Yapay Zeka · 4 dk okuma · 17 Nisan 2026
MERRIN: Benchmark for Multimodal Search in Noisy Web Data
New benchmark reveals AI agents struggle with real-world web search, achieving only 22% accuracy when retrieving and reasoning across mixed media sources.
Kaynak: arxiv/cs.AI · Han Wang, David Wan, Hyunji Lee, Thinh Pham, Mikaela Cankosyan, Weiyuan Chen, Elias Stengel-Eskin, Tu Vu, Mohit Bansal · orijinali aç ↗ ↗
MERRIN benchmark tests AI agents on retrieving and reasoning over multimodal, conflicting web evidence without explicit modality hints.
- — Benchmark uses natural language queries without telling agents which modalities to prioritize.
- — Incorporates video and audio alongside text, modalities often overlooked in prior benchmarks.

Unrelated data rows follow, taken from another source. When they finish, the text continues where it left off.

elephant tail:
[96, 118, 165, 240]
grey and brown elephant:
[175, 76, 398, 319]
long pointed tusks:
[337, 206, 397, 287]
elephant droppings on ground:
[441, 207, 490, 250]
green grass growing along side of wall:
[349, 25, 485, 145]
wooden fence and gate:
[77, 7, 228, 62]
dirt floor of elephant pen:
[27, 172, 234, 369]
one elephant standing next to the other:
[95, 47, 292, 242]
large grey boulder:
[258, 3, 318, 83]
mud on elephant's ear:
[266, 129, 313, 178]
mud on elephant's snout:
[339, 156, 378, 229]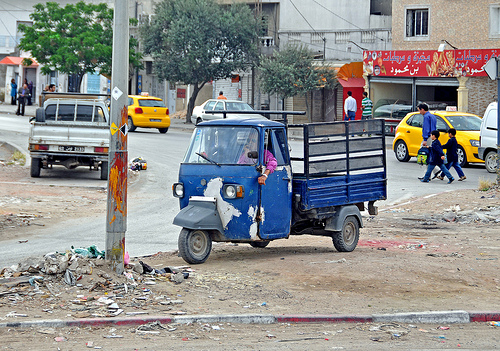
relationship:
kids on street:
[409, 122, 476, 179] [116, 105, 187, 255]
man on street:
[415, 103, 444, 181] [102, 115, 269, 254]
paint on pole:
[107, 103, 131, 230] [105, 140, 140, 266]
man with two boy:
[415, 103, 444, 181] [437, 118, 470, 178]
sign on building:
[360, 51, 498, 78] [356, 2, 498, 129]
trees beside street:
[257, 44, 336, 121] [1, 111, 498, 280]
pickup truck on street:
[20, 85, 135, 187] [39, 208, 152, 262]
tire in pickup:
[33, 106, 48, 127] [198, 190, 214, 261]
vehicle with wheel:
[173, 107, 390, 264] [330, 211, 361, 254]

- — Tests three search modes: no search, native search, and agentic search with tool use.
- — Best agent achieves 40% accuracy; average across all agents is 22%.
- — Strong models like Gemini Deep Research over-explore, wasting resources on conflicting sources.
- — Agents rely too heavily on text and select sources inefficiently compared to human performance.
- — Benchmark reflects real-world web search: underspecified queries, heterogeneous results, conflicting claims.
Sık sorulanlar
- MERRIN is a benchmark that tests AI agents on retrieving and reasoning over multimodal evidence (text, video, audio) from noisy web sources. It matters because real-world search queries are ambiguous and web results often conflict. MERRIN measures whether agents can decide which modalities are relevant and integrate contradictory information—tasks current agents perform poorly at, with best-in-class models reaching only 40% accuracy.